• **Problem statement**: Copy the entries below exactly. Images do not belong in the copy.

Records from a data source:

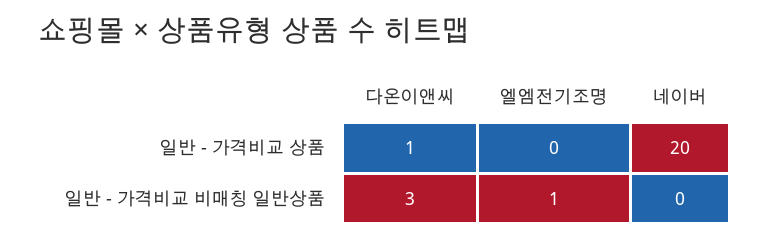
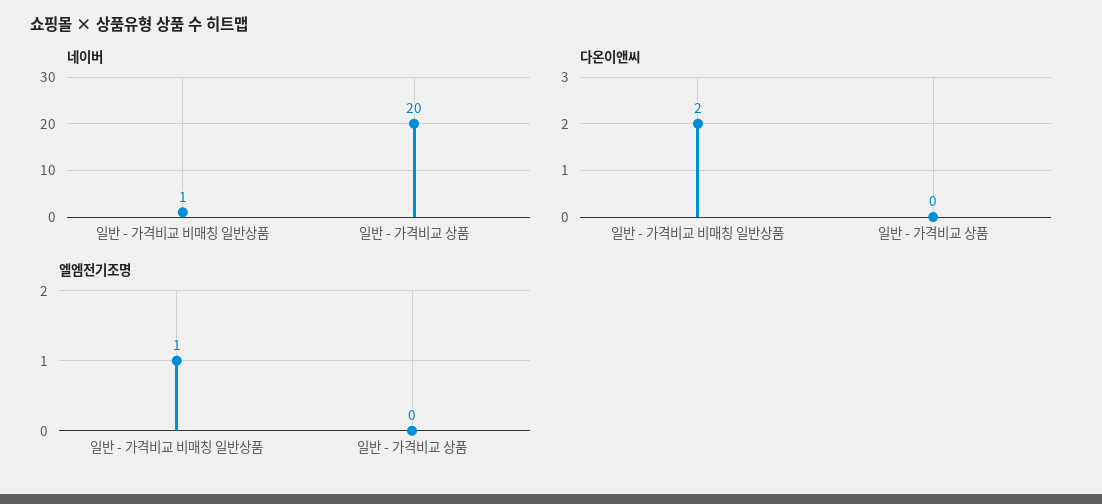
  {
    "다온이앤씨": {
-     "일반 - 가격비교 상품": 1,
+     "일반 - 가격비교 상품": 0,
-     "일반 - 가격비교 비매칭 일반상품": 3
+     "일반 - 가격비교 비매칭 일반상품": 2
    },
    "엘엠전기조명": {
      "일반 - 가격비교 상품": 0,
      "일반 - 가격비교 비매칭 일반상품": 1
    },
    "네이버": {
      "일반 - 가격비교 상품": 20,
-     "일반 - 가격비교 비매칭 일반상품": 0
+     "일반 - 가격비교 비매칭 일반상품": 1
    }
  }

• **Expected answer**:
  {
    "다온이앤씨": {
-     "일반 - 가격비교 상품": 1,
+     "일반 - 가격비교 상품": 0,
-     "일반 - 가격비교 비매칭 일반상품": 3
+     "일반 - 가격비교 비매칭 일반상품": 2
    },
    "엘엠전기조명": {
      "일반 - 가격비교 상품": 0,
      "일반 - 가격비교 비매칭 일반상품": 1
    },
    "네이버": {
      "일반 - 가격비교 상품": 20,
-     "일반 - 가격비교 비매칭 일반상품": 0
+     "일반 - 가격비교 비매칭 일반상품": 1
    }
  }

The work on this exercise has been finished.